» **TASK REQUIREMENTS**
Your copy should match the records exactly, apart from the pictures, which stay out.

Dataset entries
※ ※ ※

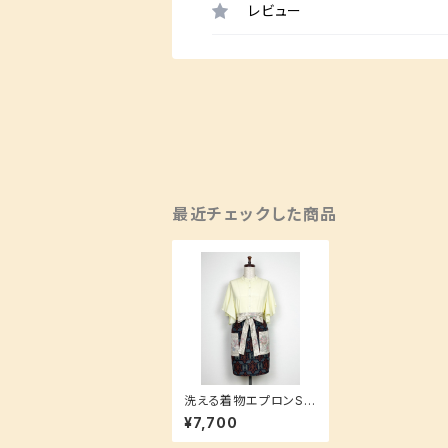
レビュー
最近チェックした商品
洗える着物エプロンSサ
イズ【急な来客にもお洒
¥7,700
落にすぐ対応★】贈り物
にも大人気！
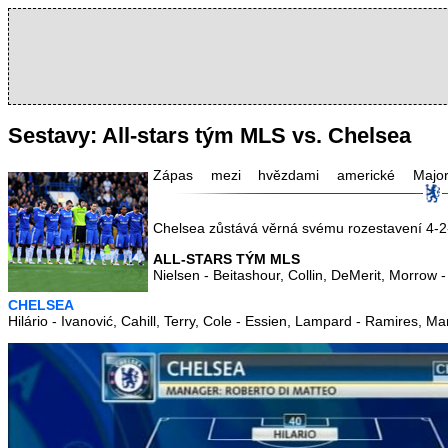
Sestavy: All-stars tým MLS vs. Chelsea
Zápas mezi hvězdami americké Majo
Chelsea zůstává věrná svému rozestavení 4-2-3
ALL-STARS TÝM MLS
Nielsen - Beitashour, Collin, DeMerit, Morro
CHELSEA
Hilário - Ivanović, Cahill, Terry, Cole - Essien, Lampard - Ramires, 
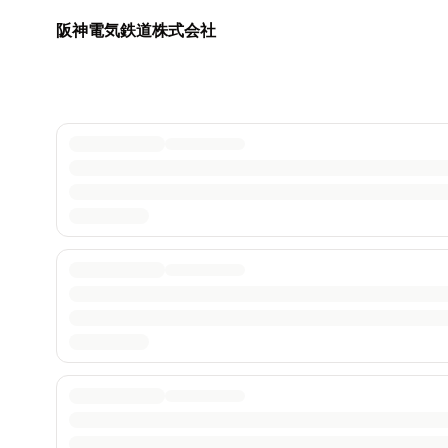
阪神電気鉄道株式会社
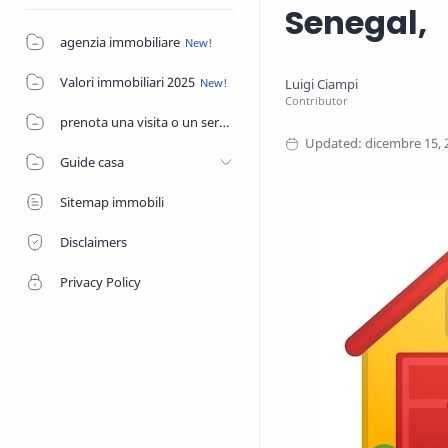
Senegal,
agenzia immobiliare
Valori immobiliari 2025
prenota una visita o un servizio di agenzia
Guide casa
Sitemap immobili
Disclaimers
Privacy Policy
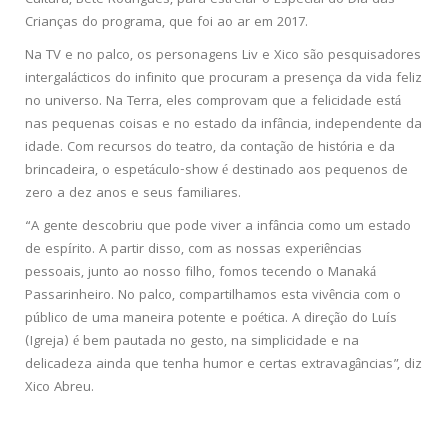
Crianças do programa, que foi ao ar em 2017.
Na TV e no palco, os personagens Liv e Xico são pesquisadores
intergalácticos do infinito que procuram a presença da vida feliz
no universo. Na Terra, eles comprovam que a felicidade está
nas pequenas coisas e no estado da infância, independente da
idade. Com recursos do teatro, da contação de história e da
brincadeira, o espetáculo-show é destinado aos pequenos de
zero a dez anos e seus familiares.
“A gente descobriu que pode viver a infância como um estado
de espírito. A partir disso, com as nossas experiências
pessoais, junto ao nosso filho, fomos tecendo o Manaká
Passarinheiro. No palco, compartilhamos esta vivência com o
público de uma maneira potente e poética. A direção do Luís
(Igreja) é bem pautada no gesto, na simplicidade e na
delicadeza ainda que tenha humor e certas extravagâncias”, diz
Xico Abreu.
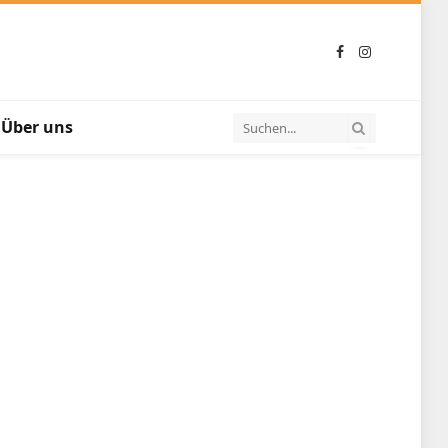
Facebook
Instagram
Über uns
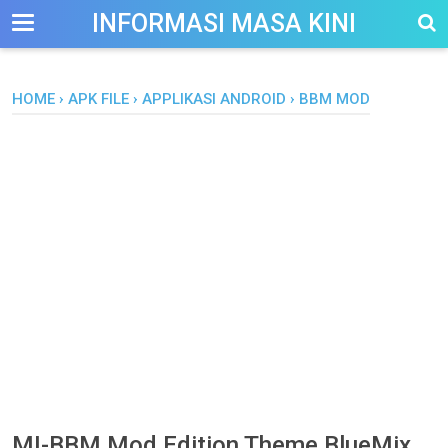
-->
INFORMASI MASA KINI
HOME
›
APK FILE
›
APPLIKASI ANDROID
›
BBM MOD
MI-BBM Mod Edition Theme BlueMix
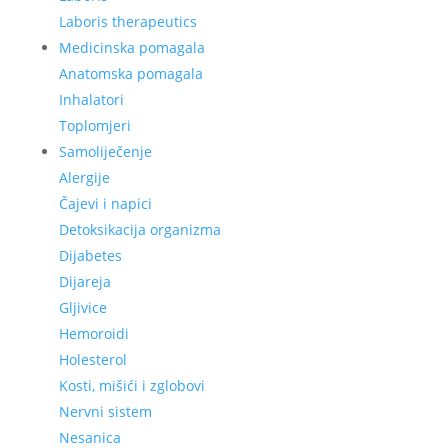
Laboris therapeutics
Medicinska pomagala
Anatomska pomagala
Inhalatori
Toplomjeri
Samoliječenje
Alergije
Čajevi i napici
Detoksikacija organizma
Dijabetes
Dijareja
Gljivice
Hemoroidi
Holesterol
Kosti, mišići i zglobovi
Nervni sistem
Nesanica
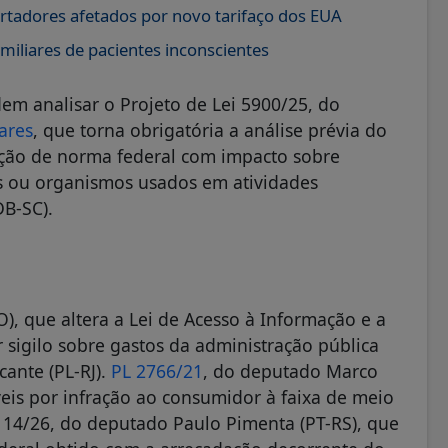
rtadores afetados por novo tarifaço dos EUA
iliares de pacientes inconscientes
em analisar o Projeto de Lei 5900/25, do
ares
, que torna obrigatória a análise prévia do
dição de norma federal com impacto sobre
ais ou organismos usados em atividades
DB-SC).
, que altera a Lei de Acesso à Informação e a
 sigilo sobre gastos da administração pública
cante (PL-RJ).
PL 2766/21
, do deputado Marco
áveis por infração ao consumidor à faixa de meio
 114/26, do deputado Paulo Pimenta (PT-RS), que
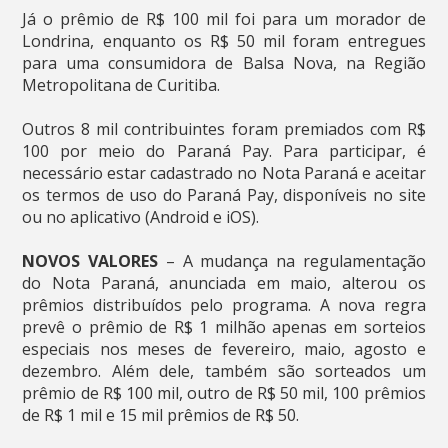
Já o prêmio de R$ 100 mil foi para um morador de
Londrina, enquanto os R$ 50 mil foram entregues
para uma consumidora de Balsa Nova, na Região
Metropolitana de Curitiba.
Outros 8 mil contribuintes foram premiados com R$
100 por meio do Paraná Pay. Para participar, é
necessário estar cadastrado no Nota Paraná e aceitar
os termos de uso do Paraná Pay, disponíveis no site
ou no aplicativo (Android e iOS).
NOVOS VALORES
– A mudança na regulamentação
do Nota Paraná, anunciada em maio, alterou os
prêmios distribuídos pelo programa. A nova regra
prevê o prêmio de R$ 1 milhão apenas em sorteios
especiais nos meses de fevereiro, maio, agosto e
dezembro. Além dele, também são sorteados um
prêmio de R$ 100 mil, outro de R$ 50 mil, 100 prêmios
de R$ 1 mil e 15 mil prêmios de R$ 50.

※ ※ ※

» **RESULT OF THE TASK**
レビュー
最近チェックした商品
洗える着物エプロンSサ
イズ【急な来客にもお洒
¥7,700
落にすぐ対応★】贈り物
にも大人気！
Sestavy: All-stars tým MLS vs. Chelsea
Zápas mezi hvězdami americké Majo
Chelsea zůstává věrná svému rozestavení 4-2-3
ALL-STARS TÝM MLS
Nielsen - Beitashour, Collin, DeMerit, Morro
CHELSEA
Hilário - Ivanović, Cahill, Terry, Cole - Essien, Lampard - Ramires, 
阪神電気鉄道株式会社
Senegal,
agenzia immobiliare
Valori immobiliari 2025
prenota una visita o un servizio di agenzia
Guide casa
Sitemap immobili
Disclaimers
Privacy Policy
Crianças do programa, que foi ao ar em 2017.
Na TV e no palco, os personagens Liv e Xico são pesquisadores
intergalácticos do infinito que procuram a presença da vida feliz
no universo. Na Terra, eles comprovam que a felicidade está
nas pequenas coisas e no estado da infância, independente da
idade. Com recursos do teatro, da contação de história e da
brincadeira, o espetáculo-show é destinado aos pequenos de
zero a dez anos e seus familiares.
“A gente descobriu que pode viver a infância como um estado
de espírito. A partir disso, com as nossas experiências
pessoais, junto ao nosso filho, fomos tecendo o Manaká
Passarinheiro. No palco, compartilhamos esta vivência com o
público de uma maneira potente e poética. A direção do Luís
(Igreja) é bem pautada no gesto, na simplicidade e na
delicadeza ainda que tenha humor e certas extravagâncias”, diz
Xico Abreu.
Facebook
Instagram
Über uns
-->
INFORMASI MASA KINI
HOME
›
APK FILE
›
APPLIKASI ANDROID
›
BBM MOD
MI-BBM Mod Edition Theme BlueMix
Laboris therapeutics
Medicinska pomagala
Anatomska pomagala
Inhalatori
Toplomjeri
Samoliječenje
Alergije
Čajevi i napici
Detoksikacija organizma
Dijabetes
Dijareja
Gljivice
Hemoroidi
Holesterol
Kosti, mišići i zglobovi
Nervni sistem
Nesanica
rtadores afetados por novo tarifaço dos EUA
iliares de pacientes inconscientes
em analisar o Projeto de Lei 5900/25, do
ares
, que torna obrigatória a análise prévia do
dição de norma federal com impacto sobre
ais ou organismos usados em atividades
DB-SC).
, que altera a Lei de Acesso à Informação e a
 sigilo sobre gastos da administração pública
cante (PL-RJ).
PL 2766/21
, do deputado Marco
áveis por infração ao consumidor à faixa de meio
 114/26, do deputado Paulo Pimenta (PT-RS), que
Já o prêmio de R$ 100 mil foi para um morador de
Londrina, enquanto os R$ 50 mil foram entregues
para uma consumidora de Balsa Nova, na Região
Metropolitana de Curitiba.
Outros 8 mil contribuintes foram premiados com R$
100 por meio do Paraná Pay. Para participar, é
necessário estar cadastrado no Nota Paraná e aceitar
os termos de uso do Paraná Pay, disponíveis no site
ou no aplicativo (Android e iOS).
NOVOS VALORES
– A mudança na regulamentação
do Nota Paraná, anunciada em maio, alterou os
prêmios distribuídos pelo programa. A nova regra
prevê o prêmio de R$ 1 milhão apenas em sorteios
especiais nos meses de fevereiro, maio, agosto e
dezembro. Além dele, também são sorteados um
prêmio de R$ 100 mil, outro de R$ 50 mil, 100 prêmios
de R$ 1 mil e 15 mil prêmios de R$ 50.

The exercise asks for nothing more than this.